• _Data for review_:
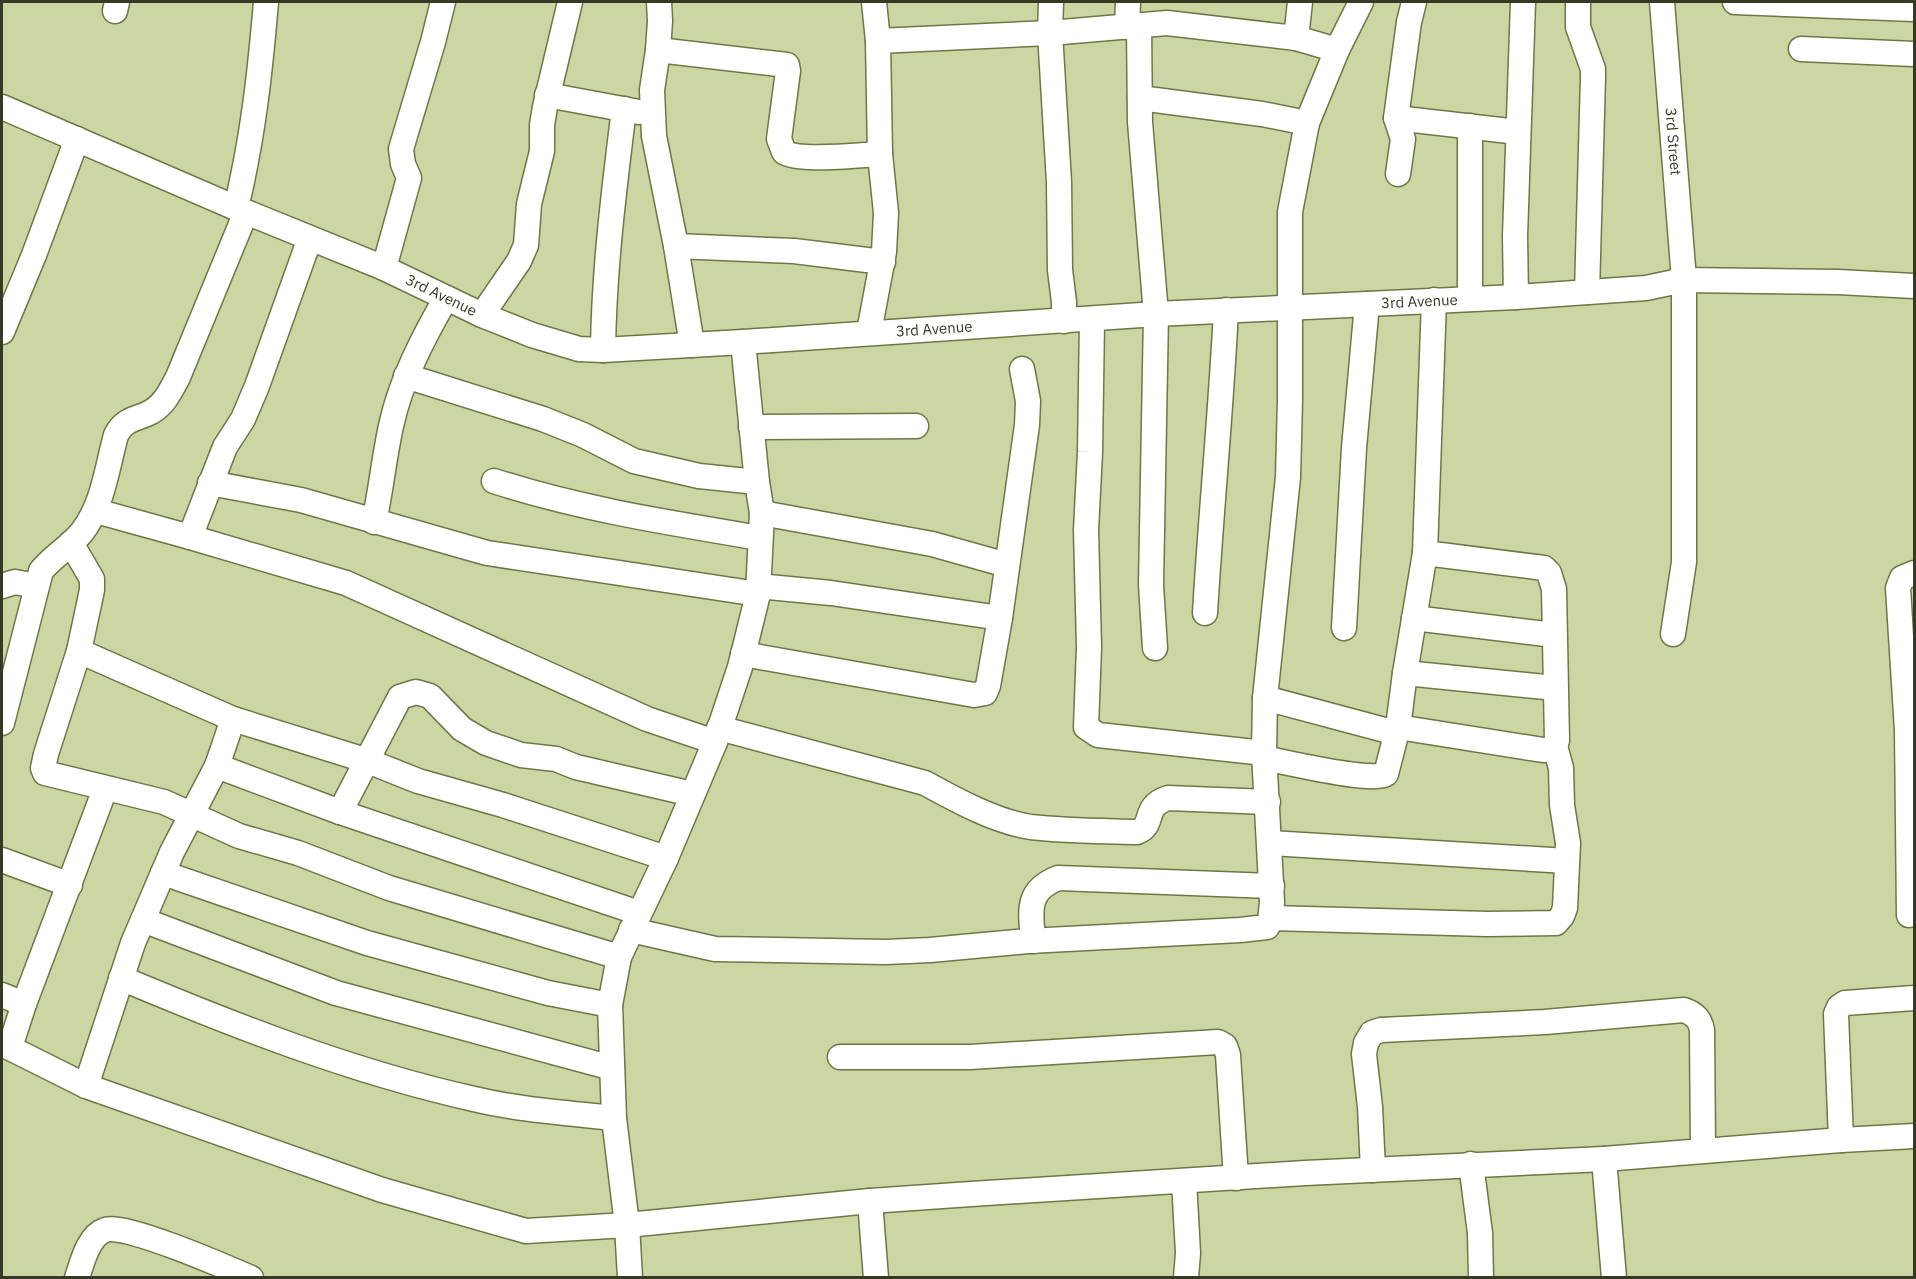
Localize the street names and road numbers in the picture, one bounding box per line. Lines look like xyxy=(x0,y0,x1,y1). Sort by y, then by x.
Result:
street label: 3rd Street xyxy=(1661,107,1686,176)
street label: 3rd Avenue xyxy=(403,270,480,320)
street label: 3rd Avenue xyxy=(1381,290,1458,312)
street label: 3rd Avenue xyxy=(895,316,973,341)

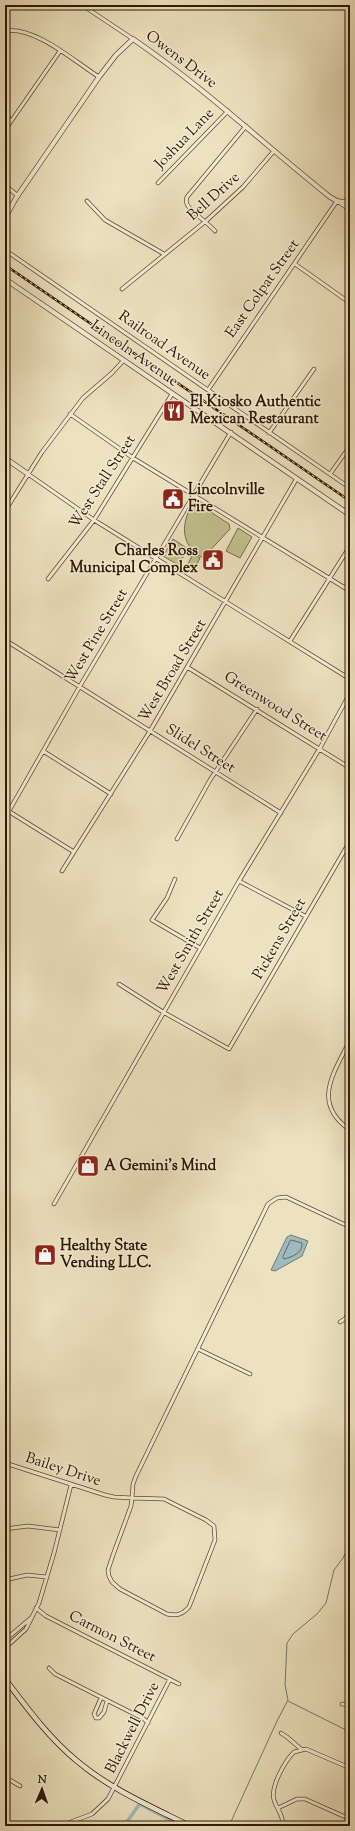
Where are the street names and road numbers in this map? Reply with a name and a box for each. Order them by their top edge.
street label: Owens Drive [141,26,221,94]
street label: Joshua Lane [150,104,219,175]
street label: Bell Drive [183,168,245,226]
street label: East Colpat Street [221,235,305,343]
street label: Railroad Avenue [114,306,214,386]
street label: Lincoln Avenue [86,316,182,392]
street label: West Stall Street [65,431,141,533]
street label: West Pine Street [61,585,133,687]
street label: West Broad Street [134,616,212,726]
street label: Greenwood Street [219,667,331,747]
street label: Slidel Street [161,719,239,779]
street label: West Smith Street [152,886,230,998]
street label: Pickens Street [248,894,312,984]
street label: Bailey Drive [23,1448,103,1492]
street label: Carmon Street [65,1606,159,1668]
street label: Blackwell Drive [101,1679,165,1777]

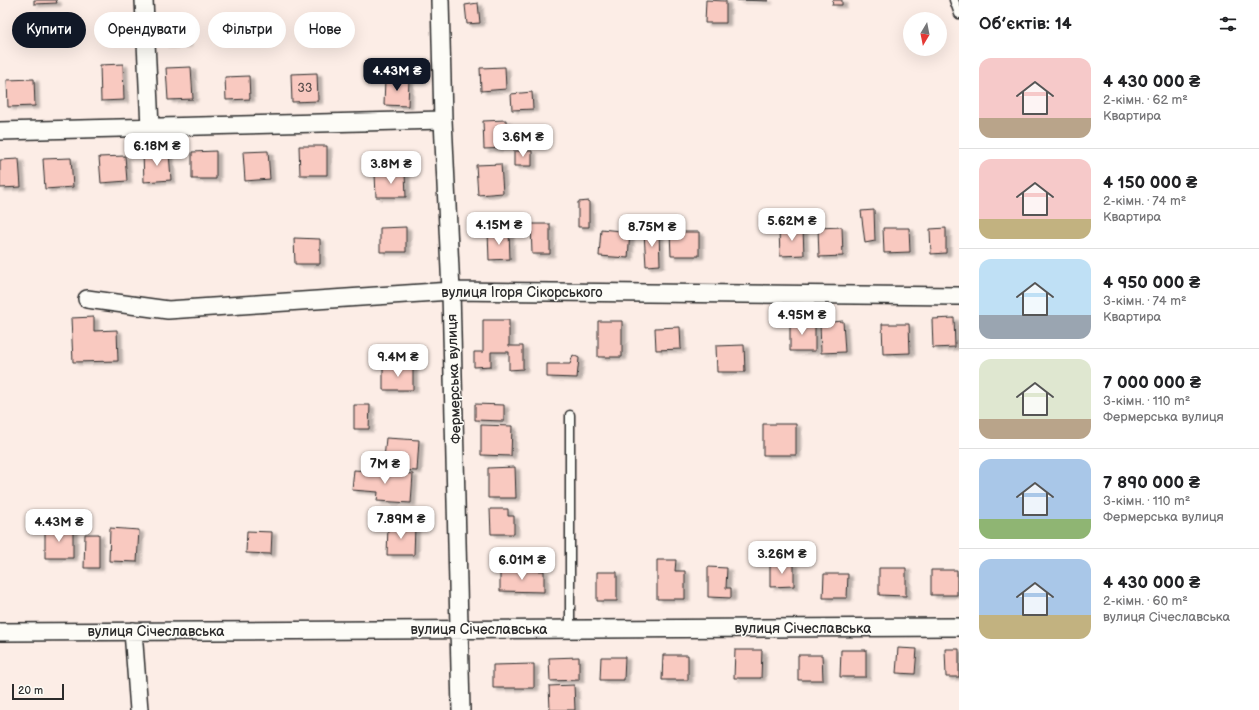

• _Your task_:
What you produce should repeat the data word for word while omitting all images.

• _Output of the task_:
Localize the street names and road numbers in the picture, one bounding box per line. Lines look like xyxy=(x0,y0,x1,y1). Sort by y, then by x.
Result:
street label: 3rd Street xyxy=(1661,107,1686,176)
street label: 3rd Avenue xyxy=(403,270,480,320)
street label: 3rd Avenue xyxy=(1381,290,1458,312)
street label: 3rd Avenue xyxy=(895,316,973,341)

Where are the street names and road numbers in this map? Reply with a name and a box for each. Order them by their top edge.
street label: Owens Drive [141,26,221,94]
street label: Joshua Lane [150,104,219,175]
street label: Bell Drive [183,168,245,226]
street label: East Colpat Street [221,235,305,343]
street label: Railroad Avenue [114,306,214,386]
street label: Lincoln Avenue [86,316,182,392]
street label: West Stall Street [65,431,141,533]
street label: West Pine Street [61,585,133,687]
street label: West Broad Street [134,616,212,726]
street label: Greenwood Street [219,667,331,747]
street label: Slidel Street [161,719,239,779]
street label: West Smith Street [152,886,230,998]
street label: Pickens Street [248,894,312,984]
street label: Bailey Drive [23,1448,103,1492]
street label: Carmon Street [65,1606,159,1668]
street label: Blackwell Drive [101,1679,165,1777]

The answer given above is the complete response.